Step 4: Perform Statement3 and go to step 2.
Some beginners (including me past) may do so before do not understand the implementation process of the FOR statement, the STATEMENT1 (usually a assignment statement) in the class C language FOR statement is equivalent to the initial value setting in the Basic language for statement. STATEMENT2 statement in the class C language FOR statement (usually a statement of a determination size) is equivalent to the final value judgment in the Basic language for statement, and the statement3 statement in the class C language (usually a self-incoming statement for loop variables) ) The step size settings are equivalent to the Basic language for statement. However, after understanding this process, we should flexibly use the C language for statement. For a FOR cycle, we can first initialize the loop process through Statement1 (through the comma expression in class C language, can even perform multiple statements here), then make judgments on the termination of the cycle in Statement2, while The state of changing the cycle process via statement3 after execution of the secondary cycle.
For example, I developed my own library with the C language when I learned the data structure, where I used the process of finding the insertion point (delete point) position in insertion, deletion, and traversal, etc. The flexibility of the for statement. Here is traversed as an example:
TYPEDEF VOID (* Walk_FUNC_T) (VOID *);
Void Walkon (SLLIST * LIST, WALK_FUNC_T WALK) {
SllistNode * P;
FOR
P = list-> head; / * Setting initial status * /
p! = null; / * Judgment the cycle ends * /
P = P-> Next / * Enter the next state * /
) {
Walk (P-> Data); / * Traversing the current node * /
}
}
Here, I don't want to discuss the specific details of the list, just consider the For loop, the implementation process is as follows:
The first step: set P to point the first node to the linked list.

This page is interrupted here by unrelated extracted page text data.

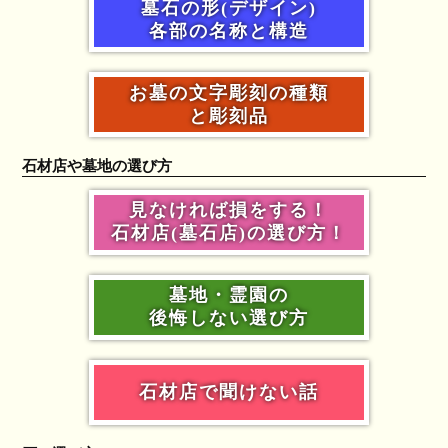
墓石の形(デザイン)
各部の名称と構造
お墓の文字彫刻の種類
と彫刻品
石材店や墓地の選び方
見なければ損をする！
石材店(墓石店)の選び方！
墓地・霊園の
後悔しない選び方
石材店で聞けない話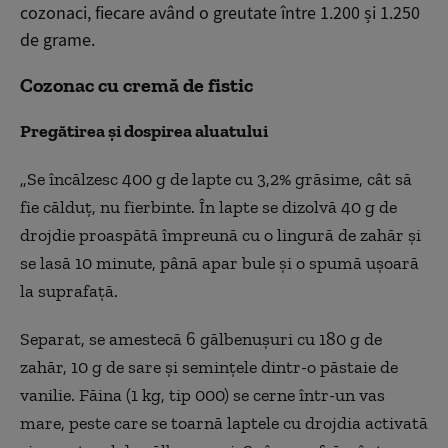
cozonaci, fiecare av
ând o greutate între 1.200
și 1.250
de grame.
Cozonac cu cremă de fistic
Pregătirea și dospirea aluatului
„Se
înc
ălzesc 400 g de lapte cu 3,2% grăsime, c
ât s
ă
fie călduț, nu fierbinte.
În lapte se dizolv
ă 40 g de
drojdie proaspătă
împreun
ă cu o lingură de zahăr și
se lasă 10 minute, p
ân
ă apar bule și o spumă ușoară
la suprafață.
Separat, se amestecă 6 gălbenușuri cu 180 g de
zahăr, 10 g de sare și semințele dintr-o păstaie de
vanilie. Făina (1 kg, tip 000) se cerne
într-un vas
mare, peste care se toarn
ă laptele cu drojdia activată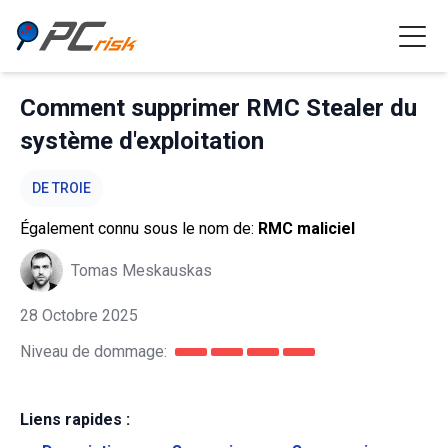
Comment supprimer RMC Stealer du
système d'exploitation
DE TROIE
Également connu sous le nom de:
RMC maliciel
Tomas Meskauskas
28 Octobre 2025
Niveau de dommage:
Liens rapides :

Step 2: Determine whether the P is empty (the end of the end of the chain), if the loop is exited for the air; otherwise continue.
Step 3: Perform some operations on the data objects pointed to by the transferred function pointer to the current node (node pointed to P).
Step 4: Let P point to the next node; go to the second step.
With such a process, we can clearly see the execution process of traversal action.
Many people see this code may be quite depressed, they usually (even certain) write this function:
Void Waklon (SLLIST * LIST, WALK_FUNC_T WALK) {
SllistNode * p = list-> head;
While (p! = null) {
Walk (P-> DATA);
P = P-> next;
}
}
Everyone may think such code is more readable. But I think this is because everyone does not understand the implementation of various statements of class C language. Since there is no master mentioned my usage, many people are unacceptable. However, when everyone understands the implementation process of the for statement, the method I mentioned is actually more readable. In the code I have written above, a good FOR statement clearly shows the process of traverstive action (the annotation is completely removed); and if you want to understand the traversal function implemented by the While loop, you will ask the code to read the code. I have talented the linked list and its traversal action.